Cronaca
Rifiuta il sesso a tre con il superiore e viene licenziata. Aspetta il risarcimento da 5 anni
Nella settimana che ha visto puntare i riflettori sulle donne e sull’invito a denunciare le molestie subite, si torna oggi a parlare di Elisabetta Ferrante, ingegnere, doppia vittima di una storia di mobbing sul lavoro.
È il 2000 quando nella multinazionale in cui lavora viene assunto un nuovo direttore. L’uomo inizia immediatamente a fare avances ad Elisabetta, sia in privato che sul posto di lavoro, poi, in occasione di una trasferta in Olanda, si sostituisce al collega incaricato di accompagnare la donna e, insieme ad una terza persona, i tre partono. La prima sera il direttore propone senza mezzi termini ad Elisabetta di fare sesso a tre con lui e l’altra donna, scopertasi poi essere l’amante del boss.
Avevo 40 anni, due figli e pensavo di far carriera grazie alle mie capacità – ha raccontato oggi in un servizio di Tgcom24 – queste proposte non erano proprio nelle mie corde. Rifiutai il sesso e fu la mia rovina
Dopo il no della donna, la coppia la minaccia di ritorsioni se avesse parlato di questa proposta con qualcuno, poi, al ritorno in Italia iniziano le ritorsioni:
Hanno cominciato togliendomi ufficio, armadi e collaboratori. Il direttore mi insultava davanti a testimoni (‘sei una stronza rompicoglioni, devi fare quello che dico io´). Mi hanno tolto ogni legittimità e ogni ruolo con i clienti. A luglio è arrivato l´ordine di trasferimento per La Spezia. Avevo già attacchi di panico e problemi al cuore, ma quella sera sono crollata.

### Compiti assegnati
A - Secondo l'articolo, in quale Paese si svolge la trasferta di lavoro?
B - Riporta fedelmente dall'articolo tutto il passo che va da "Avevo 40 anni, due" fino a "sera sono crollata.".
C - Prosegui l'articolo sul caso di Elisabetta Ferrante a partire dal punto in cui si interrompe.
Le righe riportate qui non sono necessarie per svolgere l'esercizio.

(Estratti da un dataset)
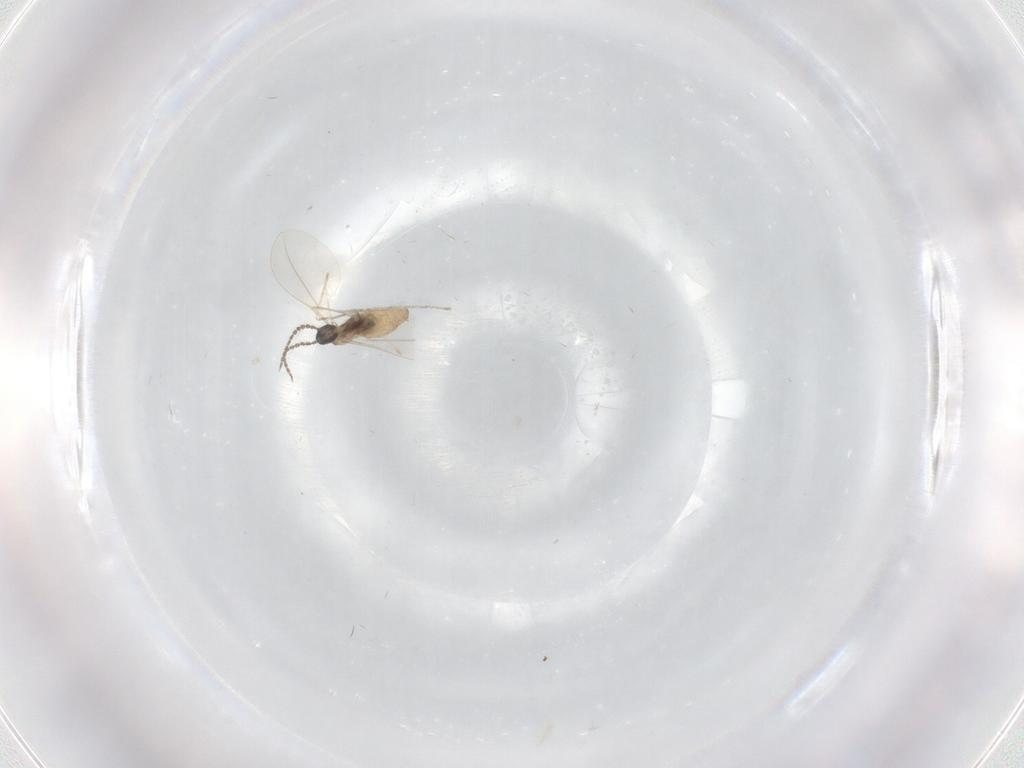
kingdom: Animalia
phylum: Arthropoda
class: Insecta
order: Diptera
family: Cecidomyiidae
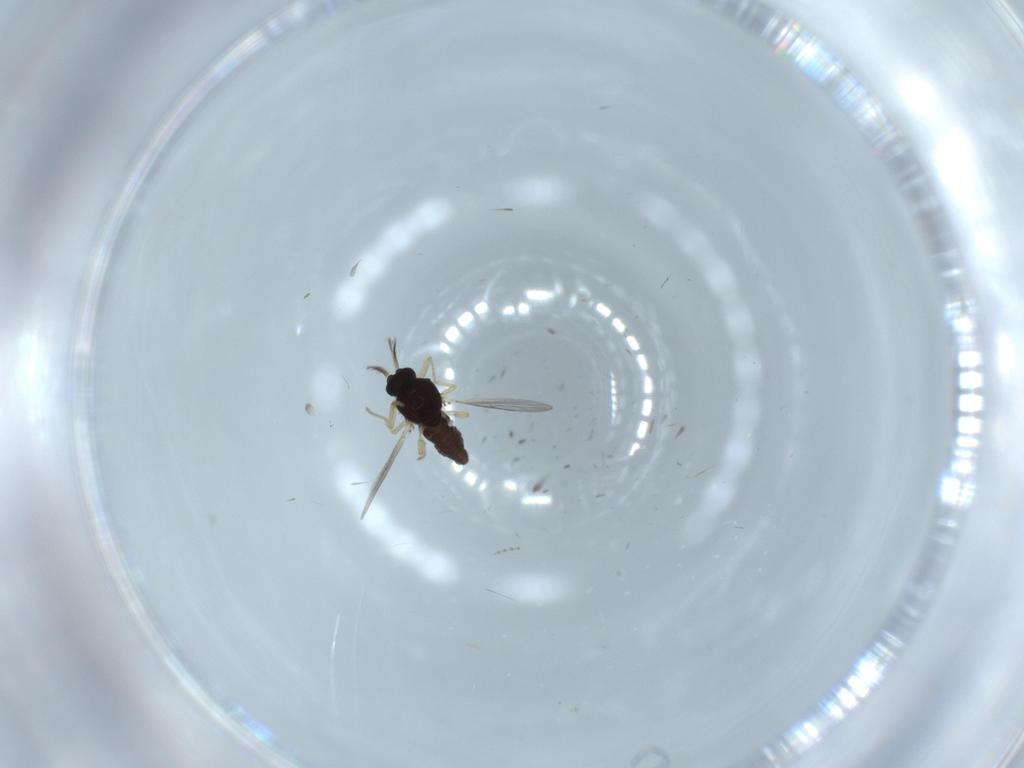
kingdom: Animalia
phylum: Arthropoda
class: Insecta
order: Diptera
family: Ceratopogonidae
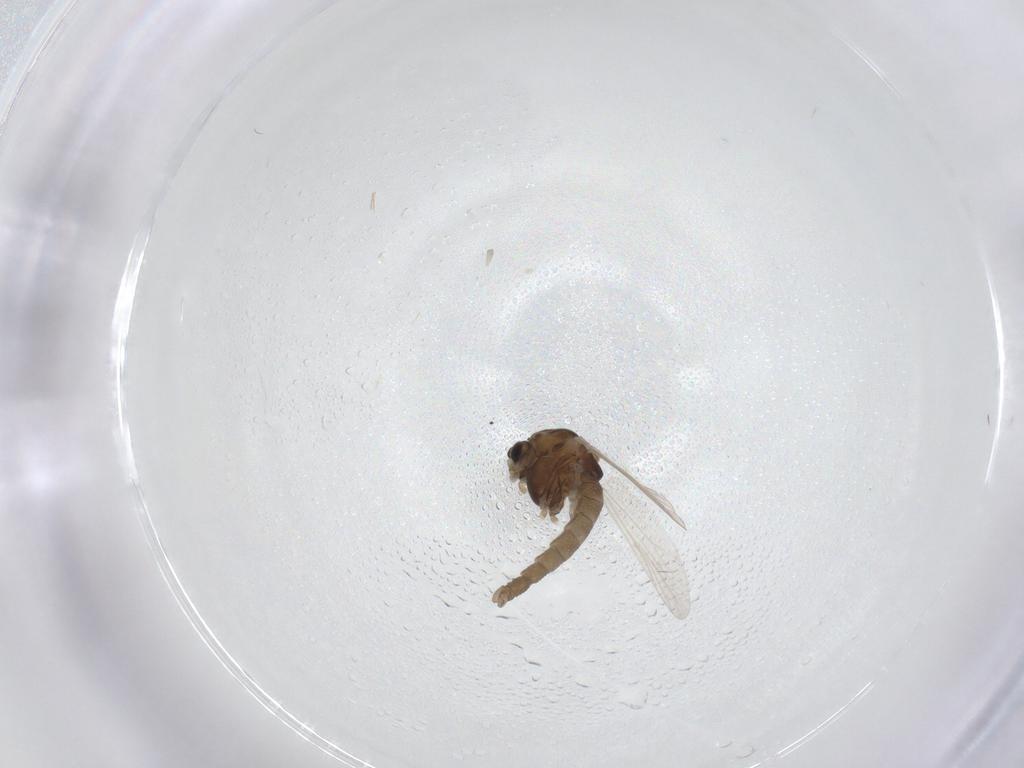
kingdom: Animalia
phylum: Arthropoda
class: Insecta
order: Diptera
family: Chironomidae
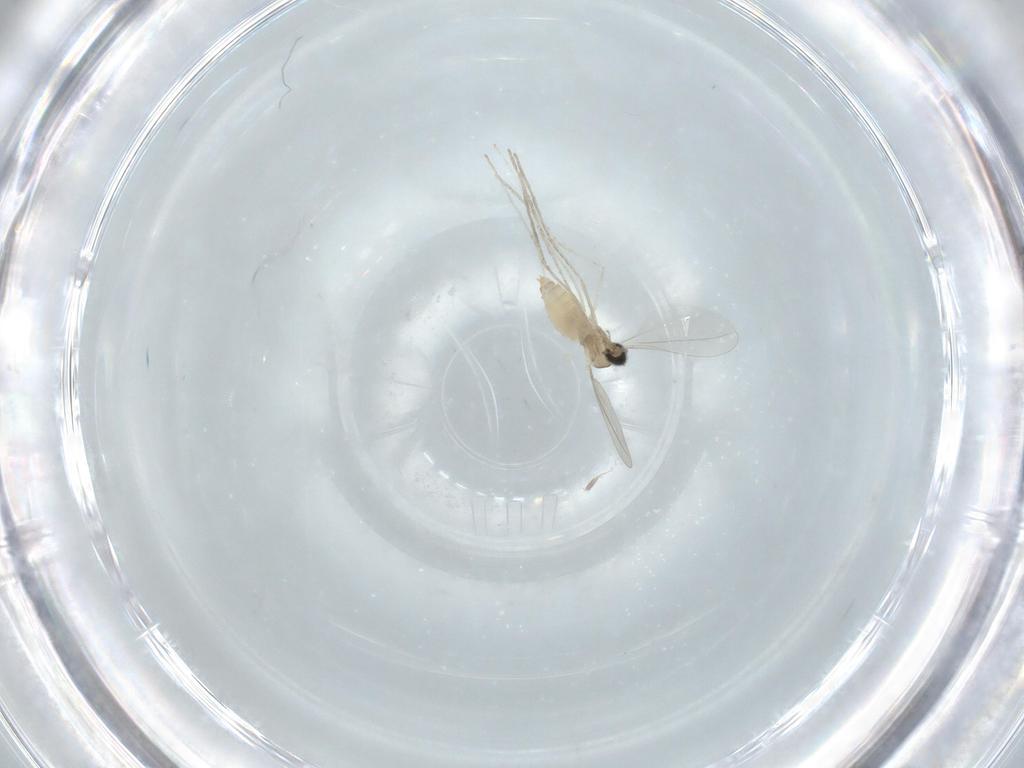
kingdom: Animalia
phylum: Arthropoda
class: Insecta
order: Diptera
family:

### Soluzioni proposte
A - In Olanda.

B -
Avevo 40 anni, due figli e pensavo di far carriera grazie alle mie capacità – ha raccontato oggi in un servizio di Tgcom24 – queste proposte non erano proprio nelle mie corde. Rifiutai il sesso e fu la mia rovina
Dopo il no della donna, la coppia la minaccia di ritorsioni se avesse parlato di questa proposta con qualcuno, poi, al ritorno in Italia iniziano le ritorsioni:
Hanno cominciato togliendomi ufficio, armadi e collaboratori. Il direttore mi insultava davanti a testimoni (‘sei una stronza rompicoglioni, devi fare quello che dico io´). Mi hanno tolto ogni legittimità e ogni ruolo con i clienti. A luglio è arrivato l´ordine di trasferimento per La Spezia. Avevo già attacchi di panico e problemi al cuore, ma quella sera sono crollata.

C -
Elisabetta, dopo un periodo di malattia dovuto ad un essaurimento nervoso dovuto alla situazione, torna in ufficio, ma le cose non migliorano. Tra cause e sentenze non a suo favore, il licenziamento arriva nel 2005.
Immediato il ricorso a cui segue una lunga battaglia legale (“sono fortunata ad aver avuto vicino la mia famiglia e mio marito che mi ha sempre sostenuto e ha accettato che spendessimo 100.000 euro in avvocati solo per i primi due processi”) che si conclude solo tre anni dopo. Nel 2008 la Corte di Cassazione dà ragione ad Elisabetta e ne ordina il reintegro in azienda. I giudici confermano l’ipotesi di mobbing e prevedono nella sentenza anche un risarcimento. Che però, a distanza di cinque anni, non è mai arrivato.